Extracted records
--------

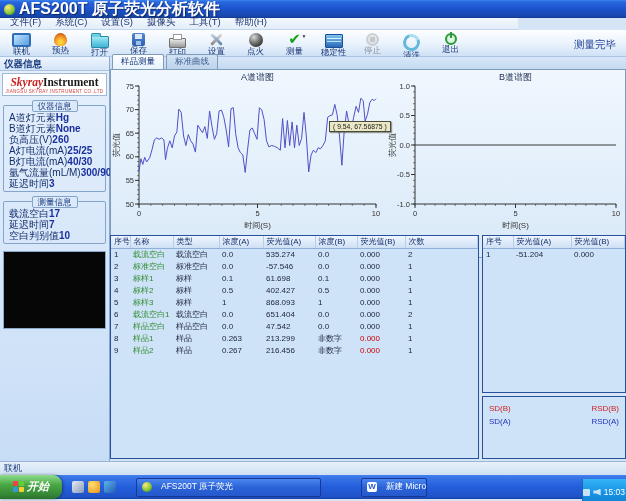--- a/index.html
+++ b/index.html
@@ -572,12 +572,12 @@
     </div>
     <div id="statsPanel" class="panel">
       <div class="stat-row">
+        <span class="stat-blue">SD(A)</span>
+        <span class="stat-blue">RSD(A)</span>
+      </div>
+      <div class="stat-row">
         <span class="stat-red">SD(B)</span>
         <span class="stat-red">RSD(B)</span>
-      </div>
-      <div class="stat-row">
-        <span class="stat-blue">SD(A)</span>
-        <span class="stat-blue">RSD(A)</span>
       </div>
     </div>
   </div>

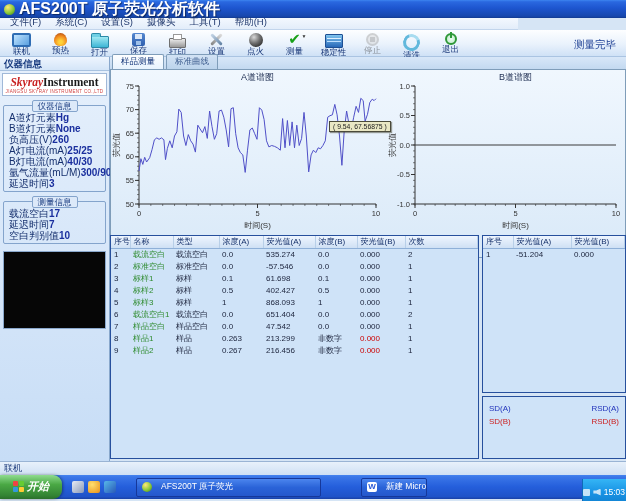--- a/index.html
+++ b/index.html
@@ -137,7 +137,7 @@
   .ql1{background:linear-gradient(135deg,#e8ecf4,#8898b8)}
   .ql2{background:radial-gradient(circle at 35% 30%,#ffe070,#e89018)}
   .ql3{background:linear-gradient(135deg,#58b8e8,#2858b8)}
-  .taskbtn{height:19px;border-radius:2px;border:1px solid #16389a;display:flex;align-items:center;gap:9px;
+  .taskbtn{height:19px;border-radius:2px;border:1px solid #16389a;display:flex;align-items:center;gap:1px;
     padding:0 5px;color:#fff;font-size:8.5px;white-space:nowrap;overflow:hidden;box-sizing:border-box;
     background:linear-gradient(180deg,#4b85ee,#2a63d8 50%,#2558cc)}
   .task-ico{width:10px;height:10px;border-radius:50%;flex:0 0 auto;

--------

Determine the number of lines above that include the word "taskbtn"; the reply is that number only.

**Answer box**
2